Blecha argues that he was sentenced based on the inaccurate premise that there was a read-in offense, which was not the case because the interference with custody charge was never filed.  This is incorrect.  Although the criminal complaint did not charge the interference with custody offense, the information filed September 19, 2000, did.  Blecha correctly points out that the amended information presented to the circuit court when Blecha entered his guilty plea did not list the interference with custody offense.  However, that does not mean the offense was not charged.  The omission of the offense from the amended information was consistent with the prosecution’s agreement to dismiss the interference with custody offense.  There was no inaccurate information; the interference with custody offense was a read-in offense.[4]

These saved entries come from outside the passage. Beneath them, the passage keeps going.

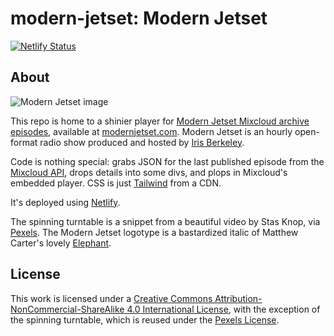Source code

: # modern-jetset: Modern Jetset

[![Netlify Status](https://api.netlify.com/api/v1/badges/06b266b4-e73b-450c-9bf8-c4752fcc8cbd/deploy-status)](https://app.netlify.com/sites/modernjetset/deploys)

## About

![Modern Jetset image](https://repository-images.githubusercontent.com/316073712/85d00380-348c-11eb-82b3-be56bd4f40b2)

This repo is home to a shinier player for [Modern Jetset Mixcloud archive episodes](https://www.mixcloud.com/irisberkeley/playlists/modern-jetset/), available at [modernjetset.com](https://modernjetset.com). Modern Jetset is an hourly open-format radio show produced and hosted by [Iris Berkeley](http://www.irisberkeley.com).

Code is nothing special: grabs JSON for the last published episode from the [Mixcloud API](https://www.mixcloud.com/developers/), drops details into some divs, and plops in Mixcloud's embedded player. CSS is just [Tailwind](https://tailwindcss.com/) from a CDN.

It's deployed using [Netlify](https://modernjetset.netlify.app/).

The spinning turntable is a snippet from a beautiful video by Stas Knop, via [Pexels](https://www.pexels.com/video/a-vinyl-record-played-on-a-turntable-4380097/). The Modern Jetset logotype is a bastardized italic of Matthew Carter's lovely [Elephant](https://www.linotype.com/899983/elephant-family.html).

## License
This work is licensed under a [Creative Commons Attribution-NonCommercial-ShareAlike 4.0 International License](http://creativecommons.org/licenses/by-nc-sa/4.0/), with the exception of the spinning turntable, which is reused under the [Pexels License](https://www.pexels.com/license/).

With respect to his claim that his term of extended supervision exceeds the allowable maximum, Blecha states that the first enactment of truth-in-sentencing, TIS-I, does not apply to his case and that the law had changed by the time he was sentenced so that TIS-II capped the maximum term of extended supervision at twenty years for his conviction.  He is wrong.  TIS-II did not take effect until February 1, 2003.  See State v. Cole, 2003 WI 59, ¶4, 262 Wis. 2d 167, 663 N.W.2d 700.  Blecha was sentenced July 26, 2001, when TIS-I imposed no cap on the amount of extended supervision, that is, no cap except the limitation that the total bifurcated sentence could not exceed the maximum term for the crime.  Cf. Wis. Stat. § 973.01(2) (1999-2000); Wis. Stat. § 973.01(2)(d) (2001-02).  State v. Trujillo, 2005 WI 45, 279 Wis. 2d 712, 694 N.W.2d 933, abrogated on other grounds by State v. Harbor, 2011 WI 28, 333 Wis. 2d 53, 797 N.W.2d 828, holds that the reduced maximum confinement time under TIS-II for the same TIS-I felony is not a new factor when a defendant moves for sentence modification of a TIS-I sentence.  Trujillo, 279 Wis. 2d 712, ¶30.  That TIS-II capped the term of extended supervision is not a new factor entitling Blecha to sentence modification. 

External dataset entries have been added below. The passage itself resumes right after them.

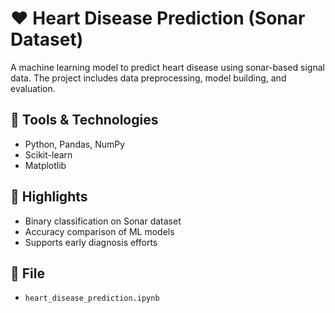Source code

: # ❤️ Heart Disease Prediction (Sonar Dataset)

A machine learning model to predict heart disease using sonar-based signal data. The project includes data preprocessing, model building, and evaluation.

## 🔧 Tools & Technologies
- Python, Pandas, NumPy
- Scikit-learn
- Matplotlib

## 📌 Highlights
- Binary classification on Sonar dataset
- Accuracy comparison of ML models
- Supports early diagnosis efforts

## 📁 File
- `heart_disease_prediction.ipynb`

Upon the foregoing reasons,


 

IT IS ORDERED that the order is summarily affirmed pursuant to Wis. Stat. Rule 809.21.


 

Diane M. Fremgen

Clerk of Court of Appeals

 



[1]  We grant Blecha’s motion for an extension of time to file his reply brief, and accept the reply brief he filed nearly three months late. 

[2]  All references to the Wisconsin Statutes are to the 2011-12 version unless otherwise noted.

[3]  Blecha’s conviction was affirmed in a no-merit appeal.  State v. Blecha, No. 2002AP2245‑CRNM, unpublished op. and order (WI App Nov. 14, 2002). 

[4]  Blecha’s claims that he was sentenced based on inaccurate information fails for an additional reason.  A defendant who makes such a claim must show both that the information was inaccurate and that the sentencing court actually relied on it.  State v. Tiepelman, 2006 WI 66, ¶26, 291 Wis. 2d 179, 717 N.W.2d 1.  At the sentencing held months after the taking of Blecha’s plea, neither the prosecutor nor the sentencing court made reference to the read-in offense.  Blecha has not established that the read-in offense was actually relied on. 

For the first time in his reply brief, Blecha argues that the circuit court’s failure during the plea colloquy to advise him as to the legal effect of the read-in offense is valid grounds for resentencing.  We need not address an issue raised for the first time on appeal and the first time in the reply brief.  State v. Chu, 2002 WI App 98, ¶42 n.5, 253 Wis. 2d 666, 643 N.W.2d 878; State v. Caban, 210 Wis. 2d 597, 604, 563 N.W.2d 501 (1997).